What you should do: Copy out each row below with "common name" changed to "vernacular name" and nothing else altered, leaving out the pictures.

BEGIN Given data

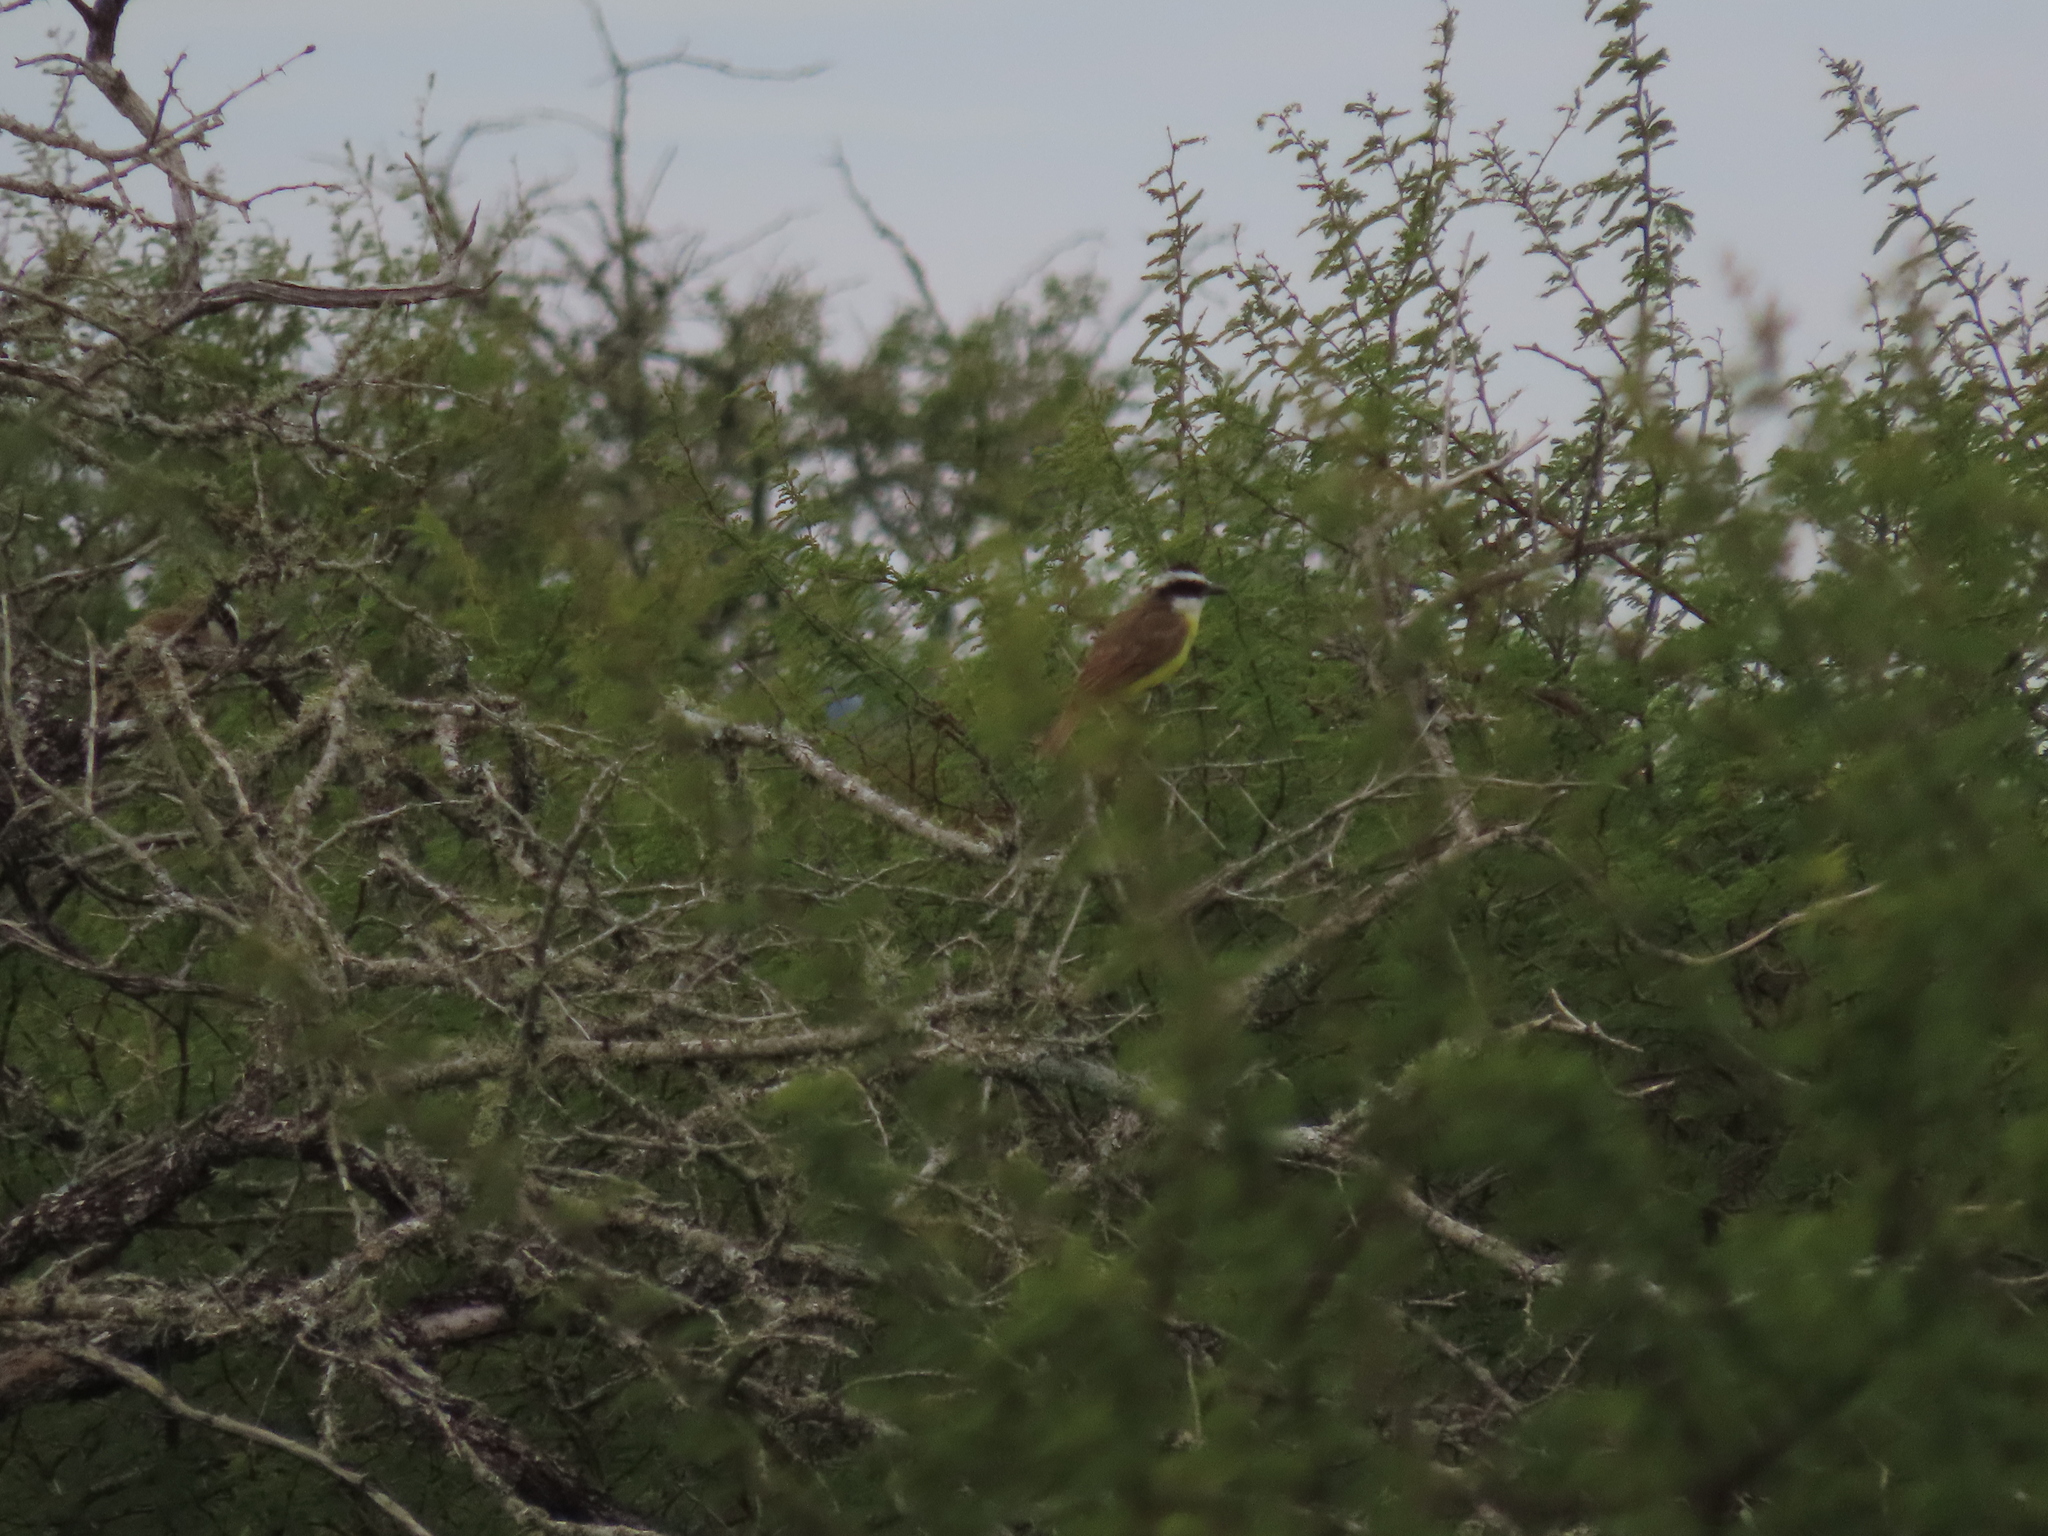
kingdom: Animalia
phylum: Chordata
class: Aves
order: Passeriformes
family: Tyrannidae
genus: Pitangus
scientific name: Pitangus sulphuratus
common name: Great kiskadee
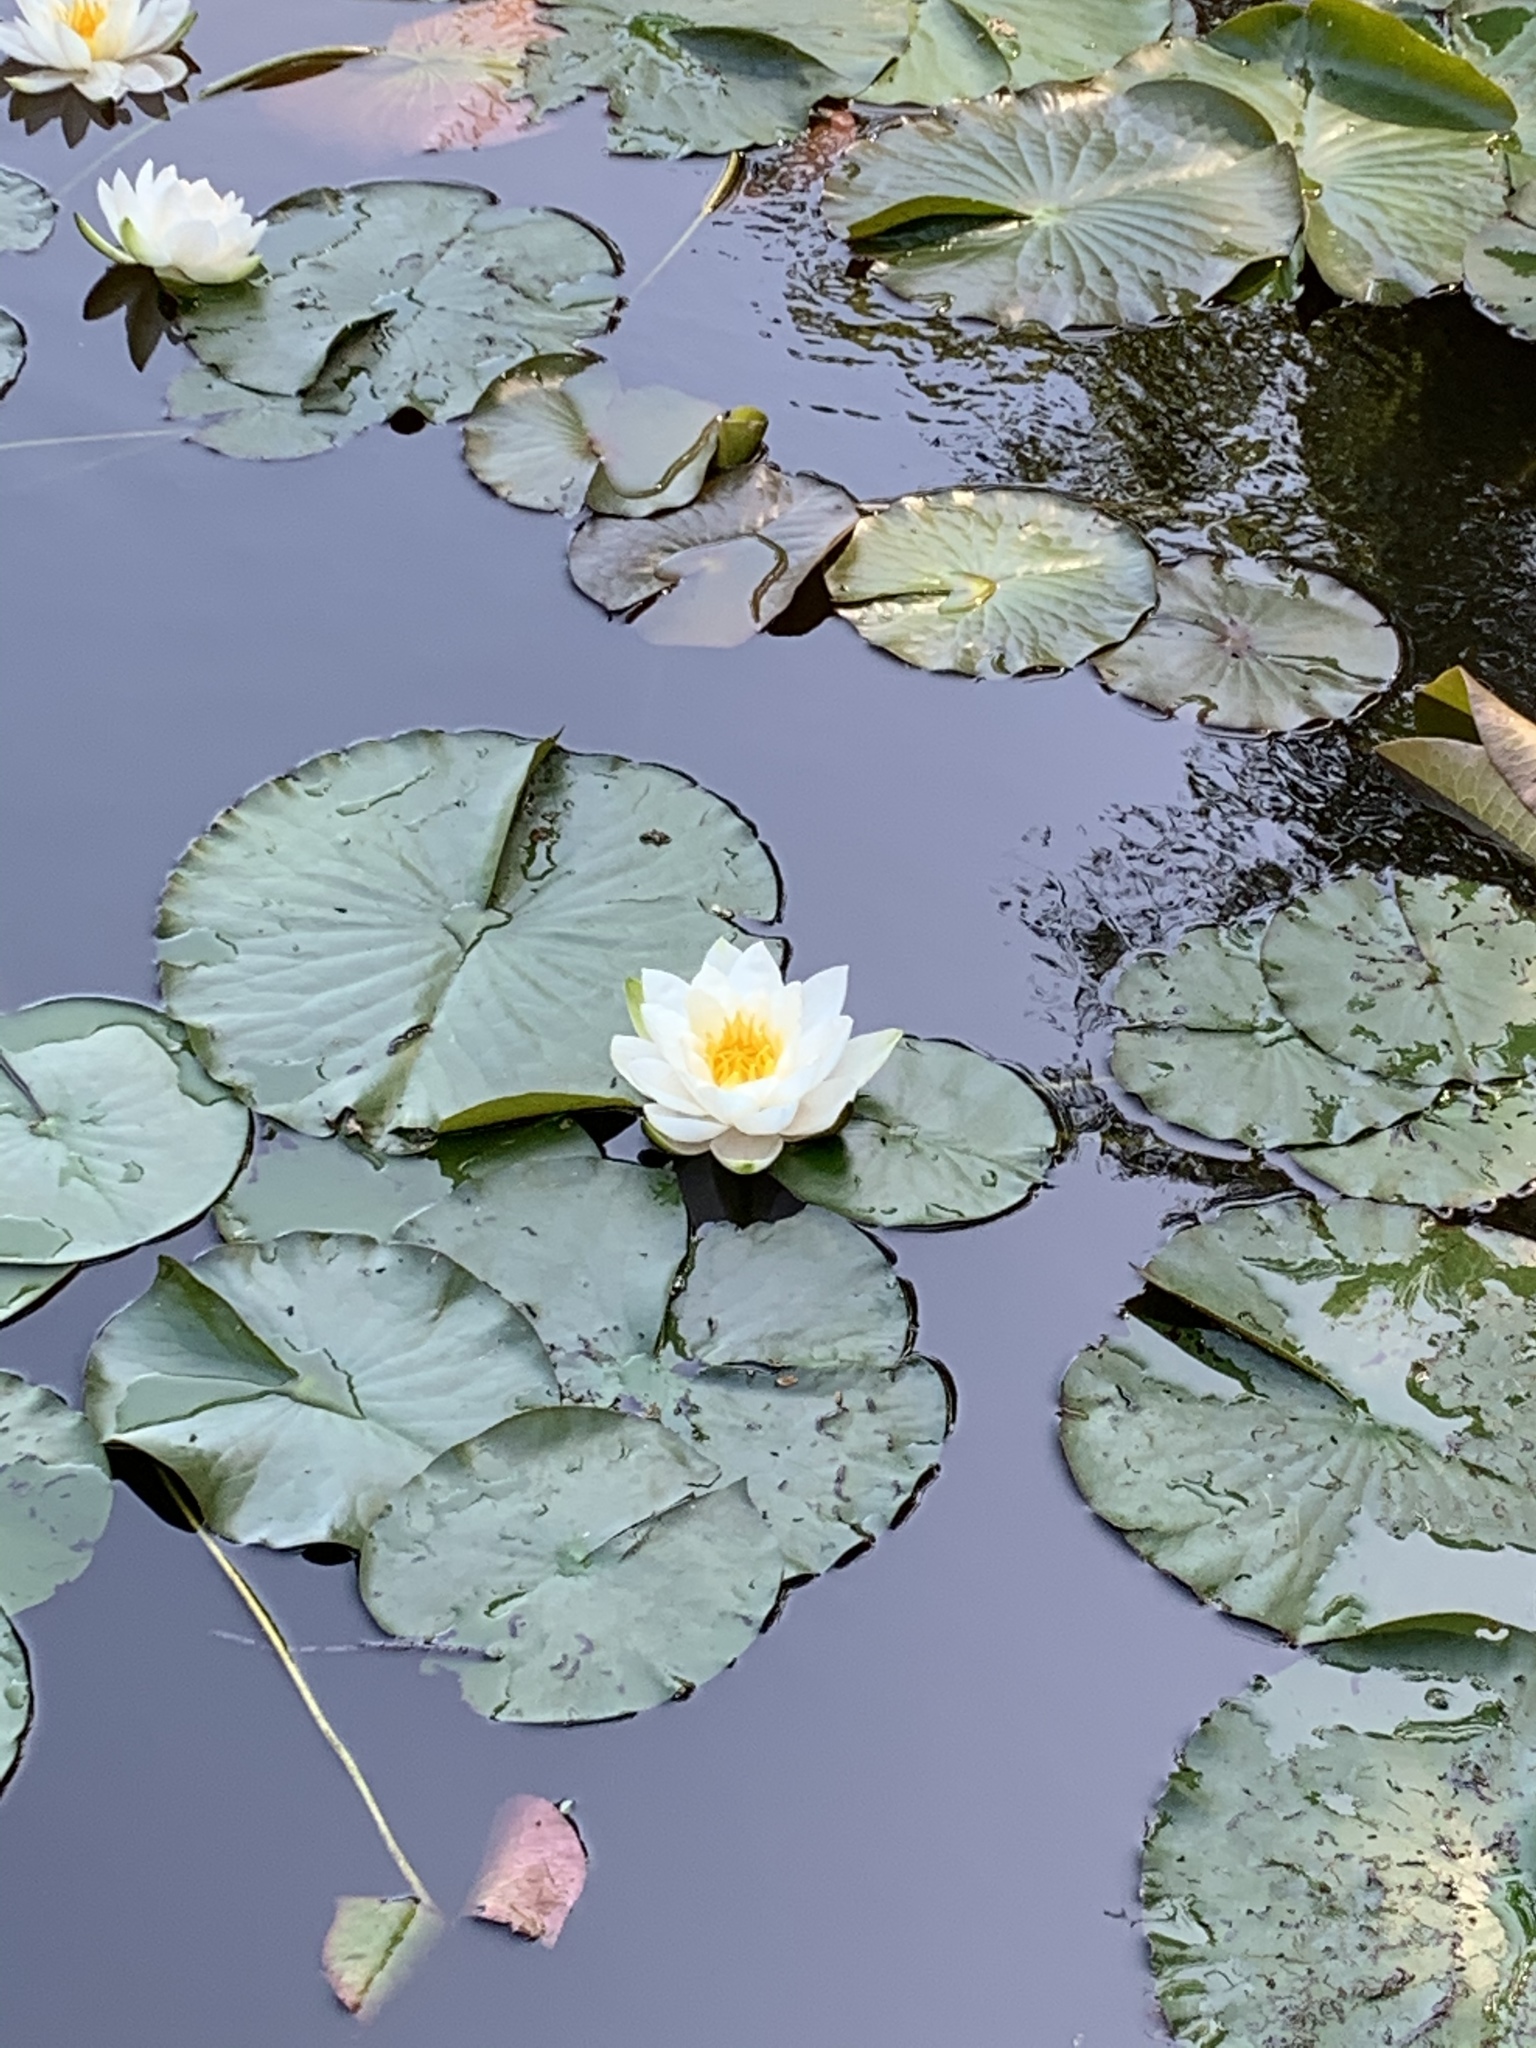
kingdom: Plantae
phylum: Tracheophyta
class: Magnoliopsida
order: Nymphaeales
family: Nymphaeaceae
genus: Nymphaea
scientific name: Nymphaea alba
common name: White water-lily
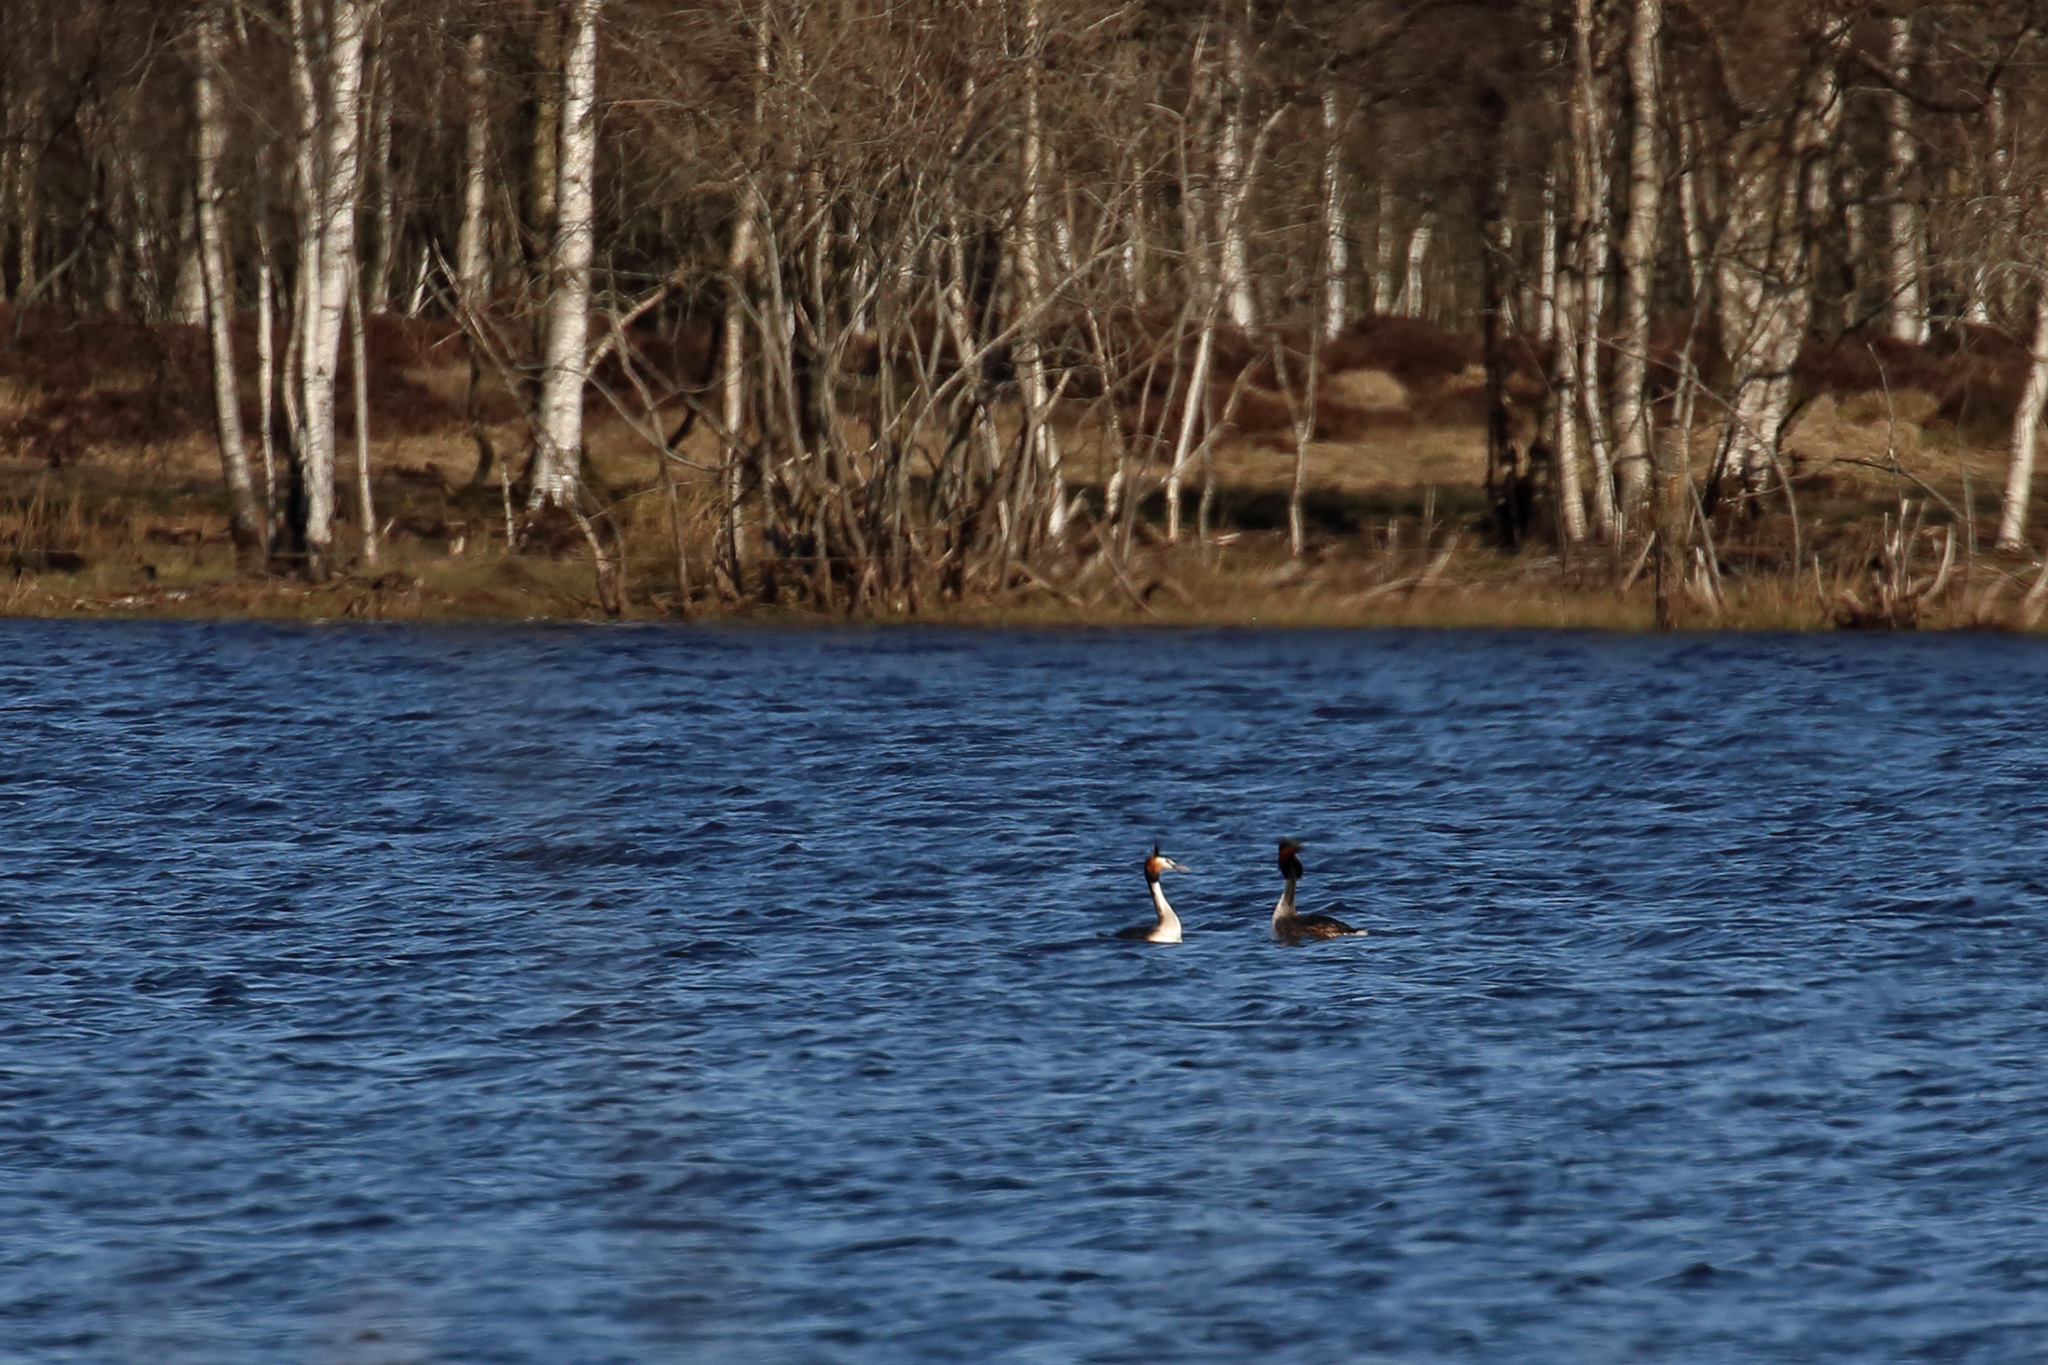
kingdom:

END Given data

Written answer:
kingdom: Animalia
phylum: Chordata
class: Aves
order: Passeriformes
family: Tyrannidae
genus: Pitangus
scientific name: Pitangus sulphuratus
vernacular name: Great kiskadee
kingdom: Plantae
phylum: Tracheophyta
class: Magnoliopsida
order: Nymphaeales
family: Nymphaeaceae
genus: Nymphaea
scientific name: Nymphaea alba
vernacular name: White water-lily
kingdom:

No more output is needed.